* **Document excerpt**
/---

TOKYO (Reuters) – After years of shock-and-awe monetary stimulus, senior Bank of Japan officials are quietly dismantling radical policies introduced by Governor Haruhiko Kuroda.
Below are details on steps taken so far:
BAZOOKA AND ITS DEMISE
Hand-picked by then Prime Minister Shinzo Abe to pull Japan out of economic stagnation, Kuroda deployed his “bazooka” asset-buying programme in 2013 to shock the public out of a deflationary mindset by pledging to double the pace of money printing to hit the BOJ’s 2% inflation target in two years.
In adopting the policy, dubbed “quantitative and qualitative easing” (QQE), the BOJ changed its policy target to base money from interest rates, and committed to buy government bonds and risky assets such as exchange-traded funds (ETF) at a set pace.
But years of heavy money printing failed to fire up inflation and drew heavy criticism for draining bond market liquidity. Compelled to further ease policy to combat an unwelcome yen spike, the BOJ adopted negative interest rates in January 2016.
That move failed to reverse the yen’s rise and drew more criticism from commercial banks for crushing bond yields and interest margins.

\---

* **Extracted material**
/---

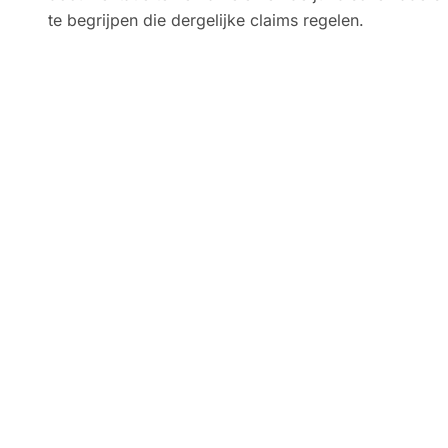
te begrijpen die dergelijke claims regelen.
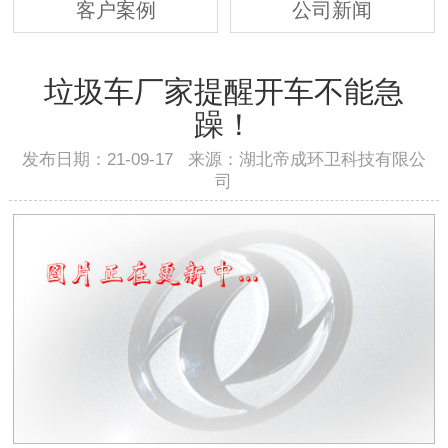
客户案例
公司新闻
垃圾车厂家提醒开车不能急
躁！
发布日期：21-09-17 来源：湖北帝成环卫科技有限公
司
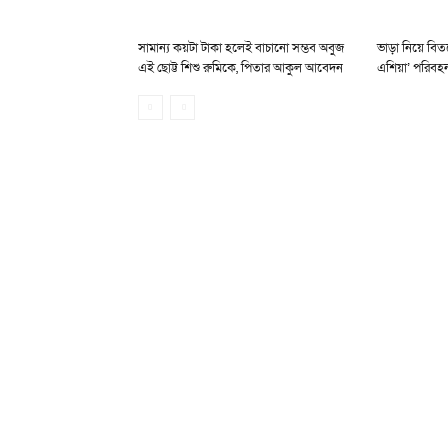
সামান্য কয়টা টাকা হলেই বাচানো সম্ভব অবুজ
ভাড়া নিয়ে বিত
এই ছোট্ট শিশু রুমিকে, পিতার আকুল আবেদন
এশিয়া’ পরিবহ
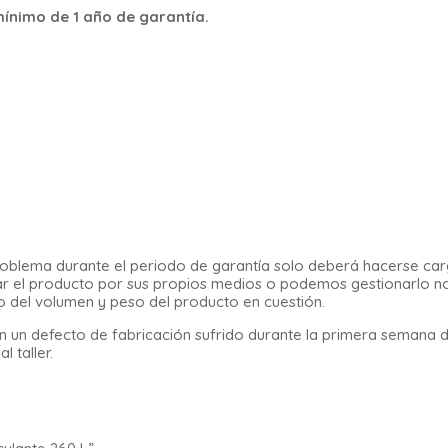
ínimo de 1 año de garantía.
n problema durante el periodo de garantía solo deberá hacerse ca
legar el producto por sus propios medios o podemos gestionarlo n
o del volumen y peso del producto en cuestión.
 un defecto de fabricación sufrido durante la primera semana 
 taller.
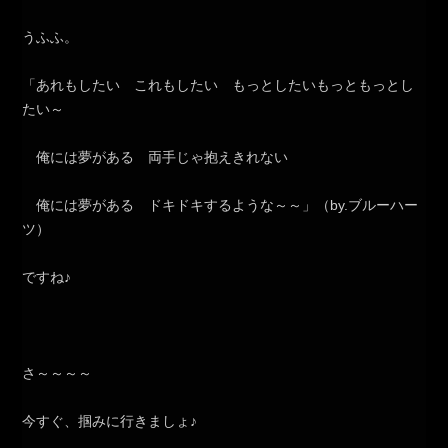
うふふ。
「あれもしたい これもしたい もっとしたいもっともっとし
たい～
俺には夢がある 両手じゃ抱えきれない
俺には夢がある ドキドキするような～～」（by.ブルーハー
ツ）
ですね♪
さ～～～～
今すぐ、掴みに行きましょ♪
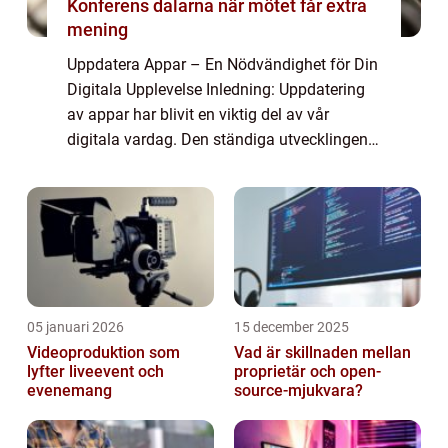
Konferens dalarna när mötet får extra
mening
Uppdatera Appar – En Nödvändighet för Din
Digitala Upplevelse Inledning: Uppdatering
av appar har blivit en viktig del av vår
digitala vardag. Den ständiga utvecklingen
av mobilteknik och nya funktioner gör att
apparna uppdateras regelbundet fö...
05 januari 2026
15 december 2025
Videoproduktion som
Vad är skillnaden mellan
lyfter liveevent och
proprietär och open-
evenemang
source-mjukvara?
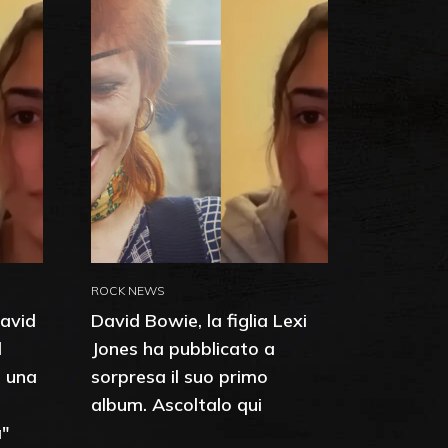
ROCK NEWS
David
David Bowie, la figlia Lexi
l
Jones ha pubblicato a
o una
sorpresa il suo primo
album. Ascoltalo qui
à"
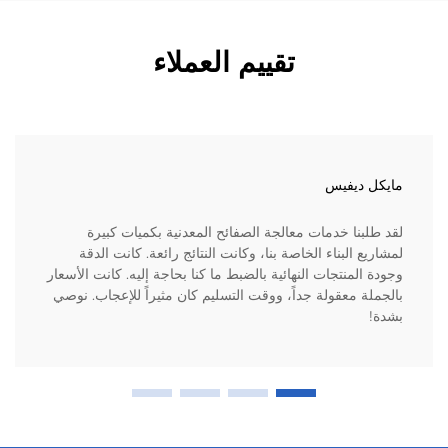
تقييم العملاء
مايكل ديفيس
لقد طلبنا خدمات معالجة الصفائح المعدنية بكميات كبيرة
لمشاريع البناء الخاصة بنا، وكانت النتائج رائعة. كانت الدقة
وجودة المنتجات النهائية بالضبط ما كنا بحاجة إليه. كانت الأسعار
بالجملة معقولة جداً، ووقت التسليم كان مثيراً للإعجاب. نوصي
بشدة!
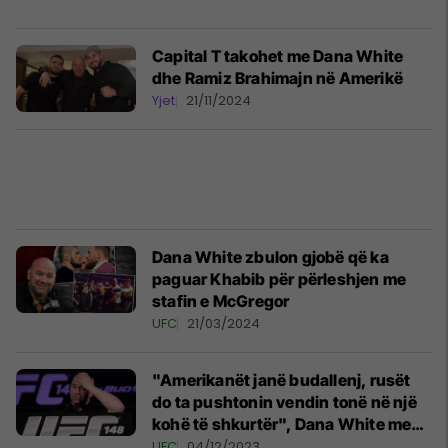
Capital T takohet me Dana White
dhe Ramiz Brahimajn në Amerikë
Yjet
21/11/2024
Dana White zbulon gjobë që ka
paguar Khabib për përleshjen me
stafin e McGregor
UFC
21/03/2024
"Amerikanët janë budallenj, rusët
do ta pushtonin vendin tonë në një
kohë të shkurtër", Dana White me
kritika të ashpra për
UFC
04/12/2023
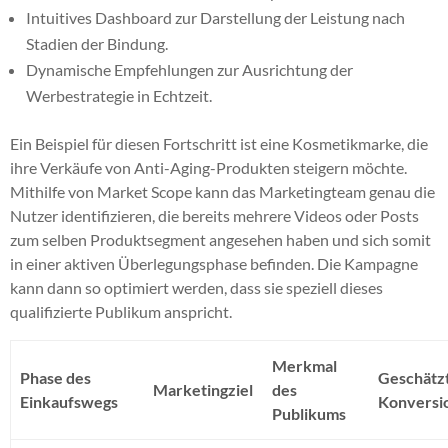
Intuitives Dashboard zur Darstellung der Leistung nach
Stadien der Bindung.
Dynamische Empfehlungen zur Ausrichtung der
Werbestrategie in Echtzeit.
Ein Beispiel für diesen Fortschritt ist eine Kosmetikmarke, die
ihre Verkäufe von Anti-Aging-Produkten steigern möchte.
Mithilfe von Market Scope kann das Marketingteam genau die
Nutzer identifizieren, die bereits mehrere Videos oder Posts
zum selben Produktsegment angesehen haben und sich somit
in einer aktiven Überlegungsphase befinden. Die Kampagne
kann dann so optimiert werden, dass sie speziell dieses
qualifizierte Publikum anspricht.
Merkmal
Phase des
Geschätz
Marketingziel
des
Einkaufswegs
Konversi
Publikums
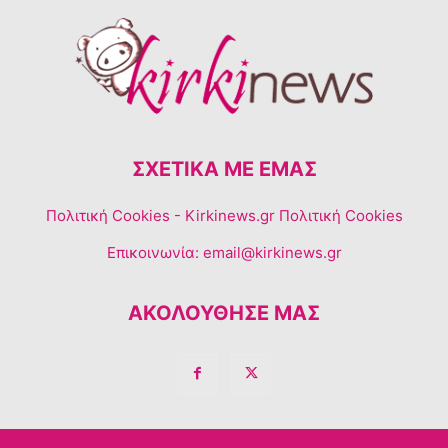
ΣΧΕΤΙΚΆ ΜΕ ΕΜΆΣ
Πολιτική Cookies
- Kirkinews.gr Πολιτική Cookies
Επικοινωνία:
email@kirkinews.gr
ΑΚΟΛΟΥΘΗΣΕ ΜΑΣ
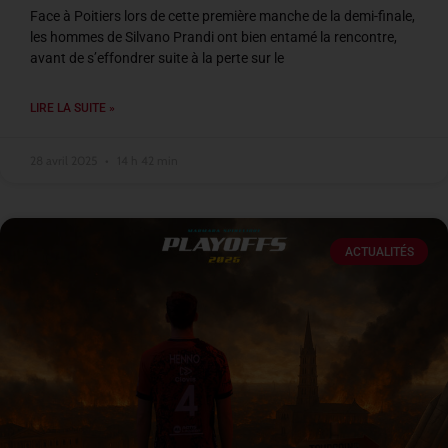
Face à Poitiers lors de cette première manche de la demi-finale,
les hommes de Silvano Prandi ont bien entamé la rencontre,
avant de s’effondrer suite à la perte sur le
LIRE LA SUITE »
28 avril 2025
14 h 42 min
ACTUALITÉS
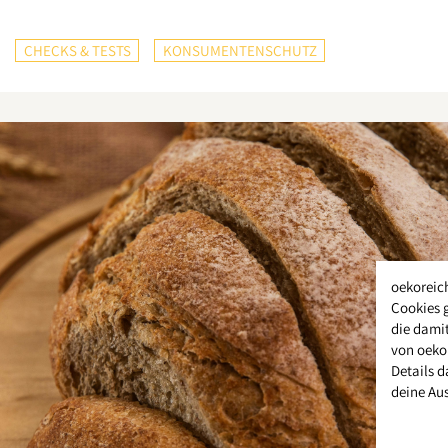
CHECKS & TESTS
KONSUMENTENSCHUTZ
oekoreic
Cookies 
die damit
von oeko
Details d
deine Au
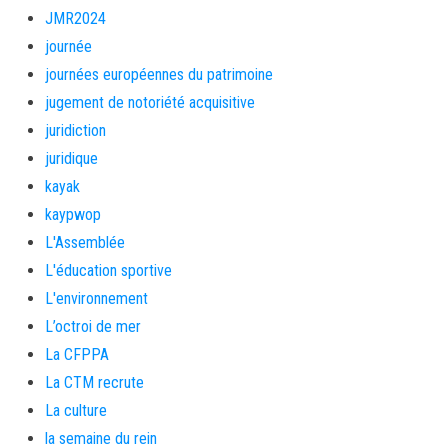
JMR2024
journée
journées européennes du patrimoine
jugement de notoriété acquisitive
juridiction
juridique
kayak
kaypwop
L'Assemblée
L'éducation sportive
L'environnement
L’octroi de mer
La CFPPA
La CTM recrute
La culture
la semaine du rein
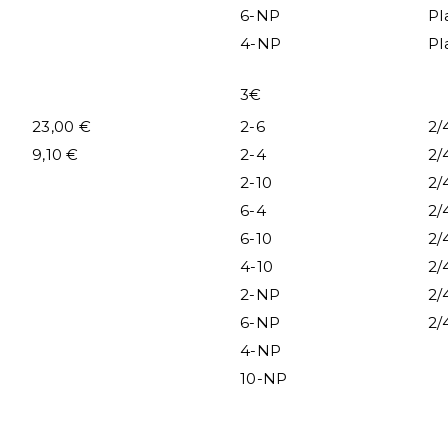
6-NP
Pl
4-NP
Pl
3€
23,00 €
2-6
2/
9,10 €
2-4
2/
2-10
2/
6-4
2/
6-10
2/
4-10
2/
2-NP
2/
6-NP
2/
4-NP
10-NP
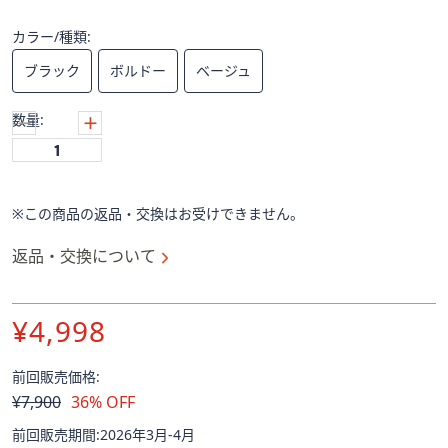
ス
ワ
カラー/種類:
イ
ブラック
ボルドー
ベージュ
プ
し
数量:
て
閲
覧
で
※この商品の返品・交換はお受けできません。
き
ま
返品・交換について
す。
¥4,998
前回販売価格:
削
¥7,900
36% OFF
除
前回販売期間:2026年3月-4月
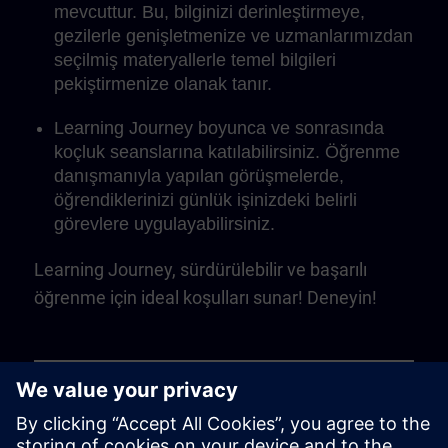
mevcuttur. Bu, bilginizi derinleştirmeye,
gezilerle genişletmenize ve uzmanlarımızdan
seçilmiş materyallerle temel bilgileri
pekiştirmenize olanak tanır.
Learning Journey boyunca ve sonrasında
koçluk seanslarına katılabilirsiniz. Öğrenme
danışmanıyla yapılan görüşmelerde,
öğrendiklerinizi günlük işinizdeki belirli
görevlere uygulayabilirsiniz.
Learning Journey, sürdürülebilir ve başarılı
öğrenme için ideal koşulları sunar! Deneyin!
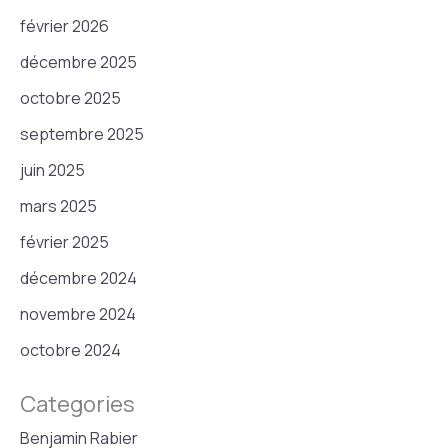
février 2026
décembre 2025
octobre 2025
septembre 2025
juin 2025
mars 2025
février 2025
décembre 2024
novembre 2024
octobre 2024
Categories
Benjamin Rabier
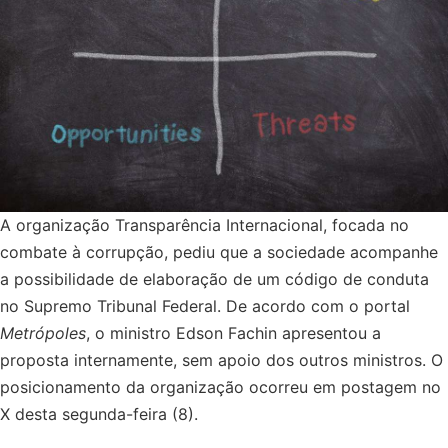
A organização Transparência Internacional, focada no
combate à corrupção, pediu que a sociedade acompanhe
a possibilidade de elaboração de um código de conduta
no Supremo Tribunal Federal. De acordo com o portal
Metrópoles
, o ministro Edson Fachin apresentou a
proposta internamente, sem apoio dos outros ministros. O
posicionamento da organização ocorreu em postagem no
X desta segunda-feira (8).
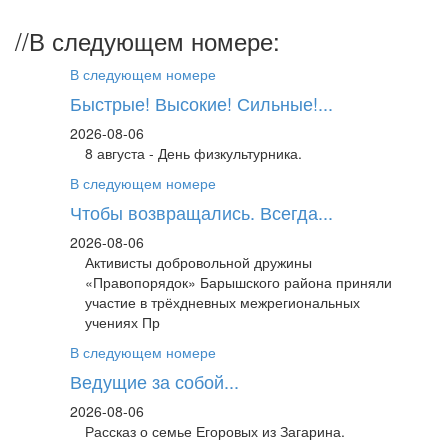
//
В следующем номере:
В следующем номере
Быстрые! Высокие! Сильные!...
2026-08-06
8 августа - День физкультурника.
В следующем номере
Чтобы возвращались. Всегда...
2026-08-06
Активисты добровольной дружины
«Правопорядок» Барышского района приняли
участие в трёхдневных межрегиональных
учениях Пр
В следующем номере
Ведущие за собой...
2026-08-06
Рассказ о семье Егоровых из Загарина.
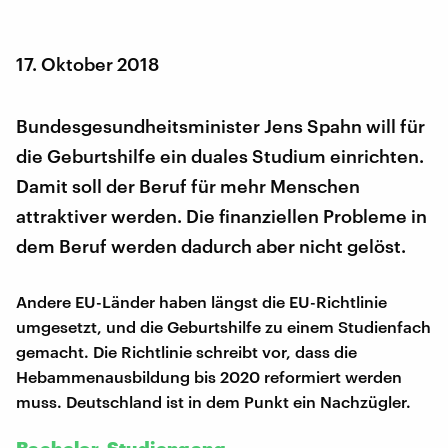
17. Oktober 2018
Bundesgesundheitsminister Jens Spahn will für
die Geburtshilfe ein duales Studium einrichten.
Damit soll der Beruf für mehr Menschen
attraktiver werden. Die finanziellen Probleme in
dem Beruf werden dadurch aber nicht gelöst.
Andere EU-Länder haben längst die EU-Richtlinie
umgesetzt, und die Geburtshilfe zu einem Studienfach
gemacht. Die Richtlinie schreibt vor, dass die
Hebammenausbildung bis 2020 reformiert werden
muss. Deutschland ist in dem Punkt ein Nachzügler.
Bachelor-Studiengang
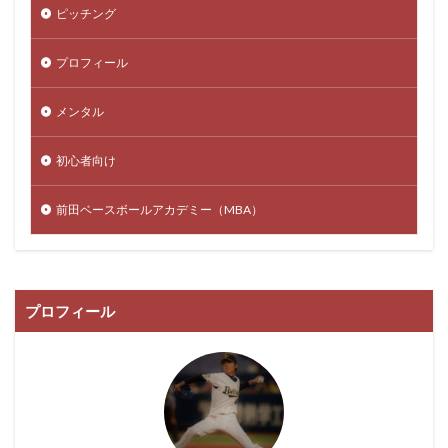
ピッチング
プロフィール
メンタル
初心者向け
前田ベースボールアカデミー（MBA）
プロフィール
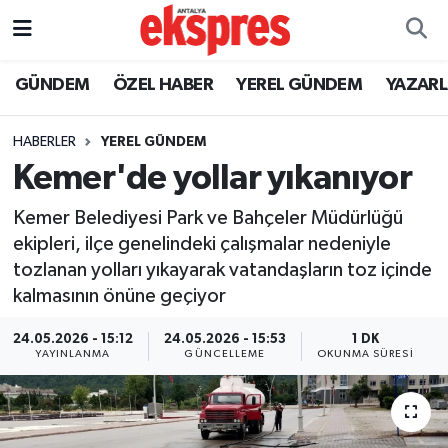
ÖZEL HABER
Nöbetçi Eczaneler
GÜNDEM
ÖZEL HABER
YEREL GÜNDEM
YAZAR
GÜNDEM
Hava Durumu
HABERLER
YEREL GÜNDEM
Kemer'de yollar yıkanıyor
YEREL GÜNDEM
Trafik Durumu
Kemer Belediyesi Park ve Bahçeler Müdürlüğü
EKONOMİ
Süper Lig Puan Durumu ve Fikstür
ekipleri, ilçe genelindeki çalışmalar nedeniyle
tozlanan yolları yıkayarak vatandaşların toz içinde
KÜLTÜR - SANAT
Tüm Manşetler
kalmasının önüne geçiyor
SPOR
Son Dakika Haberleri
24.05.2026 - 15:12
24.05.2026 - 15:53
1 DK
YAYINLANMA
GÜNCELLEME
OKUNMA SÜRESI
SİYASET
Haber Arşivi
SAĞLIK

\---

* **Assigned task 1**
Please transcribe the Bank of Japan article word for word, from the passage containing "TOKYO (Reuters) –" through "Governor Haruhiko Kuroda.".
* **Assigned task 2**
Carry the Bank of Japan article forward past its final sentence, writing the next part.
You can ignore the items entirely.

* **Result 1**
TOKYO (Reuters) – After years of shock-and-awe monetary stimulus, senior Bank of Japan officials are quietly dismantling radical policies introduced by Governor Haruhiko Kuroda.

* **Result 2**
SHIFT TO YCC
Forced to respond, the BOJ adopted yield curve control (YCC) in September 2016, which combined a -0.1% target for short-term rates with a pledge to guide 10-year bond yields around 0%.
In shifting back to interest rate targets, the BOJ conceded that reversing Japan’s deflationary mindset with a wall of money proved tough – the first retreat from Kuroda’s radicalism.
BOND ‘STEALTH’ TAPERING
The BOJ’s shift to YCC relieved it from a fixed commitment to buy bonds. It could slow purchases as long as 10-year yields were capped at zero.
Wary of the BOJ’s huge presence in the bond market, bureaucrats began orchestrating a slow but steady “stealth” tapering of bond purchases.
As inflation kept missing its target, the BOJ in 2018 stopped quarterly disclosures on the expected timeframe for hitting 2% inflation.
While bureaucrats succeeded in tapering bond buying, they were yet to make headway in streamlining the complicated legacy policies of QQE.
Making things harder, the coronavirus pandemic in 2020 forced the BOJ to respond with more stimulus, including a scheme to pump money via financial institutions to struggling smaller firms.
However, by mid-2020 BOJ bureaucrats began working on a long-term ETF taper plan, encouraged by the calm investor reaction to a slowdown in asset purchases after the market pandemic rout subsided.
After months of internal debate, the BOJ in March this year ditched a pledge to buy ETFs at a set pace and said it would only purchase the assets in times of crisis. It was the start of a stealth taper of risky asset purchases.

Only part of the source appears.